In Court Filing, Pro-Trump Murray Energy Blames Trump’s Policies For Bankruptcy
Robert Murray came out early as a strong supporter of President Donald Trump, donating a hefty sum to his inauguration fund and insisting that Trump would be a boon for the dying coal industry.
Murray was also the chief executive of the country’s largest private coal mining company — Murray Energy — and in Trump, he found a pro-business, anti-climate change soulmate who could help keep his company afloat for just a little while longer.
Now, Murray Energy has filed for bankruptcy, becoming the eighth coal company to do so this year, and as noted by climate change blog Heated, Murray pointed to Trump’s own policies — along with the effects of climate change — as causes of his firm’s downfall.
Murray Energy’s 39-page bankruptcy filing was written by Robert Moore, who has taken over Murray’s position as CEO, and three pages in, he lays out the reasons for the company’s financial distress.

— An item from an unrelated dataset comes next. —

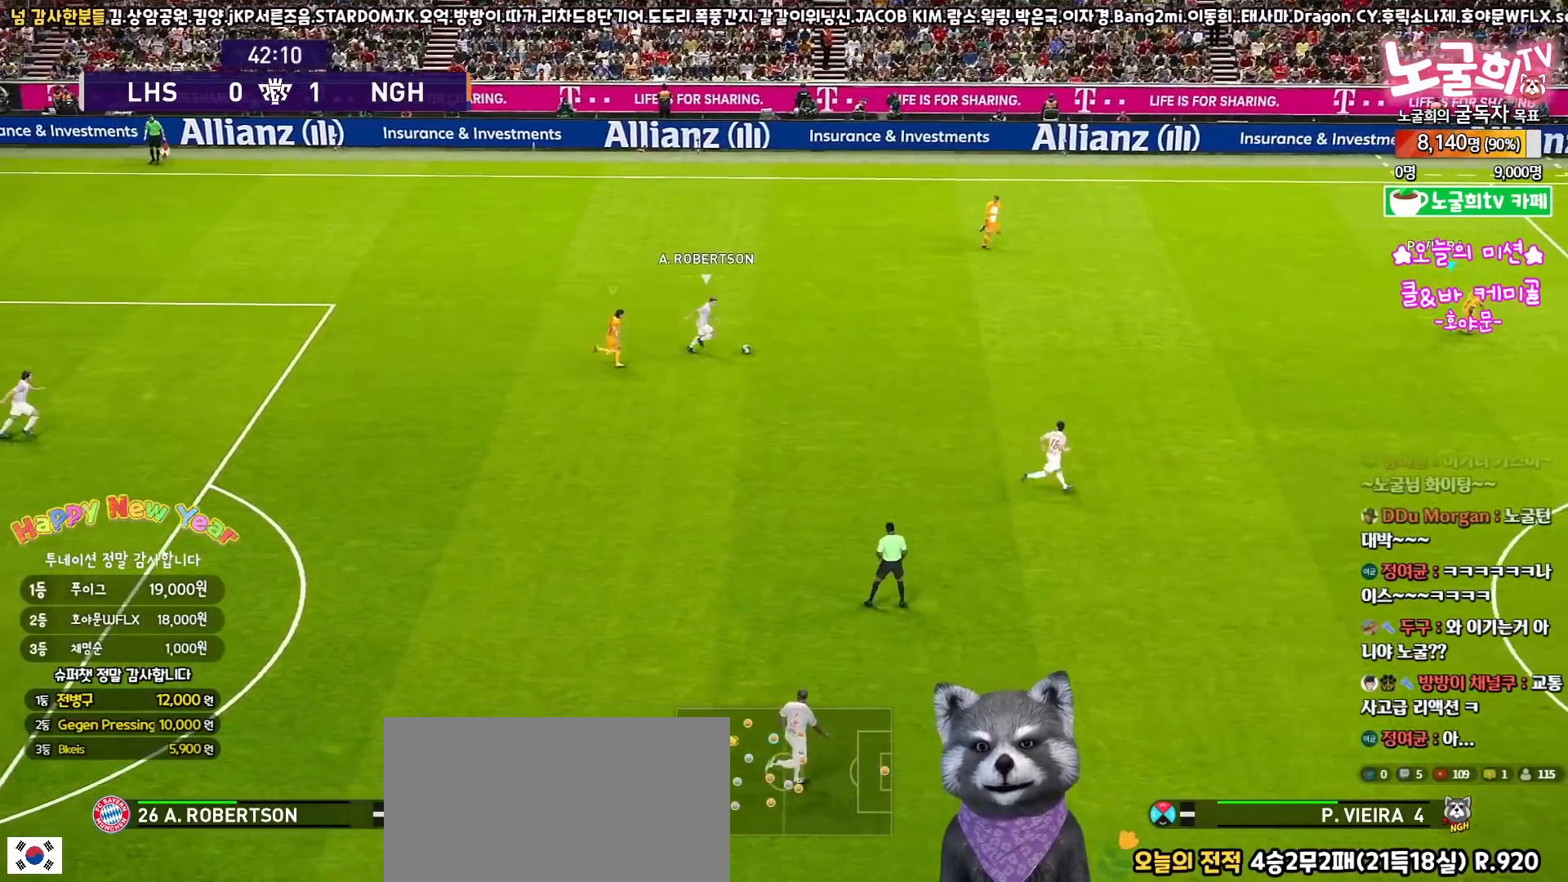
{"buttons": ["R1", "R2", "L3"], "left_stick": "down-right", "right_stick": "center", "events": []}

Rather than point to Obama-era regulations that Murray had insisted would destroy his business and leave “Grandma” in “the cold,” Moore focused “far more on time period of the Trump administration,” according to Heated.
“The thermal coal markets that Murray traditionally serves have been meaningfully challenged over the past three to four years, and deteriorated significantly in the last several months,” Moore wrote.
He pointed to market forces favoring natural gas and renewable energy sources like wind and solar as contributing factors — never mentioning environmental regulations.
Moving on, Moore drops this little nugget:
At the same time, demand for U.S. coal from international utilities has been subject to its own perfect storm of negative forces*, and the European benchmark price for thermal coal has halved in the last year. The impact of depressed demand and pricing in both domestic and international markets has hit Murray hard in recent months.
The asterisk, Heated noted, leads to the following footnote:
Overall weakness in the global demand for coal has been driven by a number of factors, including: low liquefied natural gas prices; a recent trade war driving Russia to increase exports; mild weather across the Northern Hemisphere led to a reduction in demand for heating in both Europe and Asia; higher freight costs; and a prolonged monsoon season in India which kept demand depressed while conditions cleared for a record eight months. [emphasis added]
Trump’s trade policy is to blame for the increase in Russian exports, and the prolonged monsoon season in India can be linked to climate change, Heated surmised.
In the end, the demise of Murray’s company came at the hands of the man he said would save it, with facilitation from environmental factors he claimed did not exist.
Still, the coal magnate knew his company’s inevitable future. He said at an industry conference in 2014 that “[Coal] isn't coming back. It's permanent. Virtually all of it is permanent."
He simply hoped his business strategy would “sustain us as the industry is destroyed."